The E. coli outbreak tied to Chipotle restaurants that sickened hundreds appears to be over, the Centers for Disease Control and Prevention said Monday.
The most recent illness linked to Chipotle that was reported to the CDC was Dec. 1. Salmonella and norovirus outbreaks were also tied to its restaurants.
In total, 60 people in 14 states were sickened by E. coli linked to the Denver-based burrito chain, the result of two different strains of the bacteria. Most cases were concentrated in the Pacific Northwest. Twenty-two people were hospitalized, but there were no reported deaths.
The CDC believes a common Chipotle menu item or ingredient caused the outbreak, but it still doesn’t know which one. Most of those who became ill ate the same food items at Chipotle, the CDC said, but because of the way the menu is designed — with meat and vegetables that can be mixed and matched in many different forms — it can be difficult to pin down the source of an outbreak.

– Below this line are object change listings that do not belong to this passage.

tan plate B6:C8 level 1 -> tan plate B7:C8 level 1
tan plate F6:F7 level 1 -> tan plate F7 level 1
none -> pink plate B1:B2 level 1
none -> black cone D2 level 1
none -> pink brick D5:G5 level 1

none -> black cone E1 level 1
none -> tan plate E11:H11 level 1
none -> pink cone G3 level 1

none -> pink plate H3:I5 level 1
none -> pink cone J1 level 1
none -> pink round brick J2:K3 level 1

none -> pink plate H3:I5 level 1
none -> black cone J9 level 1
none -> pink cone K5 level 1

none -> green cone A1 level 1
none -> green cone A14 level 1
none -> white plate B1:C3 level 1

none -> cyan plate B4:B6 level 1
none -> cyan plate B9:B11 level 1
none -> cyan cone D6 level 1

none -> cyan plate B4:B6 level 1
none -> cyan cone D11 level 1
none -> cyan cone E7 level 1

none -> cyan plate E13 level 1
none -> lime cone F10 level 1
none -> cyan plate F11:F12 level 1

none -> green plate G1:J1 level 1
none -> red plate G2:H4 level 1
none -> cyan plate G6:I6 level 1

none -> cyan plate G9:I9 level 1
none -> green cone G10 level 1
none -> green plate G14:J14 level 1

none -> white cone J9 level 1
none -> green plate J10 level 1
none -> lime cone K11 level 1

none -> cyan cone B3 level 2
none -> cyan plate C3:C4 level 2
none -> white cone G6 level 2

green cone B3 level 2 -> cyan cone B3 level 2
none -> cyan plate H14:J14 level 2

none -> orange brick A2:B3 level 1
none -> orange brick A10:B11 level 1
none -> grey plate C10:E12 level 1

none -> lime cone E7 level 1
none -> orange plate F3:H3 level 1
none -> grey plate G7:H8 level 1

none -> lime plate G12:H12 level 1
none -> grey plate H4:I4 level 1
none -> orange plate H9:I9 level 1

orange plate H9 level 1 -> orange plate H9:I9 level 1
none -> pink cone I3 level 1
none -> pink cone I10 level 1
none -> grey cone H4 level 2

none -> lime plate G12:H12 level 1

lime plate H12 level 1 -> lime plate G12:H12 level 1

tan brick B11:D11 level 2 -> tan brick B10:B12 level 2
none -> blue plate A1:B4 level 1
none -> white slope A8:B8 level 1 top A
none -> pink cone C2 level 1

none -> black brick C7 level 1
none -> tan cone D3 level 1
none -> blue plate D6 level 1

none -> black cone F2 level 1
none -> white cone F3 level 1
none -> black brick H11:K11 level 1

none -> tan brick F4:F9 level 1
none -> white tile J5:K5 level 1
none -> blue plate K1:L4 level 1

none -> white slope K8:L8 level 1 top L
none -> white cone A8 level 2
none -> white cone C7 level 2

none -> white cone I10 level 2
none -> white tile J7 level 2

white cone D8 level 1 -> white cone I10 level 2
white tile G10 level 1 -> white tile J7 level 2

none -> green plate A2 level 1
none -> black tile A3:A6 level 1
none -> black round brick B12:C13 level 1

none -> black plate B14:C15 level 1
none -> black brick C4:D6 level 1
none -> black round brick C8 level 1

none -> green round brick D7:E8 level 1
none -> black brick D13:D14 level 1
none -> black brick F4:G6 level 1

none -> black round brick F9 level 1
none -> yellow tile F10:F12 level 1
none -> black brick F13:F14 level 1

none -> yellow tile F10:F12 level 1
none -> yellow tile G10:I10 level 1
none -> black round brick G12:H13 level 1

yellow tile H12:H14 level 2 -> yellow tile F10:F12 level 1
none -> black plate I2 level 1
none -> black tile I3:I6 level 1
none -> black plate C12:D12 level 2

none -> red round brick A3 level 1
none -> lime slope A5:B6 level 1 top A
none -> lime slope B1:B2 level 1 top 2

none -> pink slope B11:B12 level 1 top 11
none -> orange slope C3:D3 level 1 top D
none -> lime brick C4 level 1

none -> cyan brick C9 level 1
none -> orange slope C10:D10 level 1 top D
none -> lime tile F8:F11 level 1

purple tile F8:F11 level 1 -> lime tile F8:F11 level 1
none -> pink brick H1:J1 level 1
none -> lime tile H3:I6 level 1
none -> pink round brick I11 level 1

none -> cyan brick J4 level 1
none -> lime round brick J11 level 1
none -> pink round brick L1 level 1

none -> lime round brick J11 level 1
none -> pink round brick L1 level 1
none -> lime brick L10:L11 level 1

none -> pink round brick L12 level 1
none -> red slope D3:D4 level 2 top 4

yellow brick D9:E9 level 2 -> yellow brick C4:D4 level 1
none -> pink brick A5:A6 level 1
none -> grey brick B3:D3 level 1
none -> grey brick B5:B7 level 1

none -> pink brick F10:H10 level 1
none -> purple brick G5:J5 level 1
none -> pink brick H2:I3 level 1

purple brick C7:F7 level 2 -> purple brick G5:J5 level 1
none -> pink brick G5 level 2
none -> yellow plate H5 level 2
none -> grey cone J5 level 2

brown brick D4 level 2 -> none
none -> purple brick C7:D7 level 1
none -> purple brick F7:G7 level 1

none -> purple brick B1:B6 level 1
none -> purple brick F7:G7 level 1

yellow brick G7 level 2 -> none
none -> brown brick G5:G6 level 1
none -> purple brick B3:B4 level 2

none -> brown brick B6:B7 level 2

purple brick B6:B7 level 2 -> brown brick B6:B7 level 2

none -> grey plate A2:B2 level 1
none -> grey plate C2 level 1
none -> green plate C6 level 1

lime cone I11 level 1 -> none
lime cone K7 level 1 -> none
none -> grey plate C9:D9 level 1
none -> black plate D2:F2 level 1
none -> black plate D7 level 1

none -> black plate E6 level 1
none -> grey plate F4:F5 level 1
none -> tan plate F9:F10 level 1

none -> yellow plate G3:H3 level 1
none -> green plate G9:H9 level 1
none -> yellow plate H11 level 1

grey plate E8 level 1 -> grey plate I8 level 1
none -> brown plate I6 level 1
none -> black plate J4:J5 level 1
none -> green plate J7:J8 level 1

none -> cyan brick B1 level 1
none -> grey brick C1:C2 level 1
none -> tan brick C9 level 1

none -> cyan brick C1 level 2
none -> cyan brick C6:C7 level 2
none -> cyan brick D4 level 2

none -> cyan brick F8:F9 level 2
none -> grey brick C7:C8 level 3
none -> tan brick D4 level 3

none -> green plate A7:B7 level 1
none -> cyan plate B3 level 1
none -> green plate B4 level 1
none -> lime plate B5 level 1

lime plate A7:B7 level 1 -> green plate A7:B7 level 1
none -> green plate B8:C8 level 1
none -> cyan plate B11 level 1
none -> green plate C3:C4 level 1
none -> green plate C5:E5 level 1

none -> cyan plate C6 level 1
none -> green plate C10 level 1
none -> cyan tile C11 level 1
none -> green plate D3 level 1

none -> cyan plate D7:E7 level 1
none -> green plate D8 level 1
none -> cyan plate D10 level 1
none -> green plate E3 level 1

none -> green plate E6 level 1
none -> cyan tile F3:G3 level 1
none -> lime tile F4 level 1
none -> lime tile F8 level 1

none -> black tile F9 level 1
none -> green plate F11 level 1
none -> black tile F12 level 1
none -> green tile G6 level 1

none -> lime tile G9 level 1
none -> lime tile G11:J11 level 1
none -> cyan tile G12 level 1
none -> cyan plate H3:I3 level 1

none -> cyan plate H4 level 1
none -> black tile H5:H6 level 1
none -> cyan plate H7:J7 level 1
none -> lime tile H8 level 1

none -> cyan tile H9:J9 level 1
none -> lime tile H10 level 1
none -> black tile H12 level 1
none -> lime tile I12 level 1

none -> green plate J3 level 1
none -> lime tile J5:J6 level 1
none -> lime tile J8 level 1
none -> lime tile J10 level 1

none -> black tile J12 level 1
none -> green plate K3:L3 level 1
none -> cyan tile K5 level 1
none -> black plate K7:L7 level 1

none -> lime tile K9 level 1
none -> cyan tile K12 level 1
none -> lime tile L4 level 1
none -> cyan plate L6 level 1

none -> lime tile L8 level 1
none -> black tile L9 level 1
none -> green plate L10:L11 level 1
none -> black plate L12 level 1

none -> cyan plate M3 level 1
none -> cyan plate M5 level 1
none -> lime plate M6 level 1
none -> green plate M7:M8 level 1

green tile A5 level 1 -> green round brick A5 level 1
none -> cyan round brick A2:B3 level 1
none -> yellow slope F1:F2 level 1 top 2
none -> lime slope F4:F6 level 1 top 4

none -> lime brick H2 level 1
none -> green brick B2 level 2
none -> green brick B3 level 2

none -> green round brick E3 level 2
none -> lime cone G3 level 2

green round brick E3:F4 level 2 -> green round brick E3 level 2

Chipotle is scheduled to report fourth-quarter earnings Tuesday. Sales have tumbled in the months since the outbreaks were first discovered, but teens and young adults have actually increased their visits to the burrito chain, a study by research firm NPD Group found.
Chipotle said its sales at established stores sank 30 percent in December. NPD estimates that total visits fell about 5 percent in the fourth quarter, when most of the outbreaks occurred, compared with a 19 percent traffic gain in the same quarter a year ago.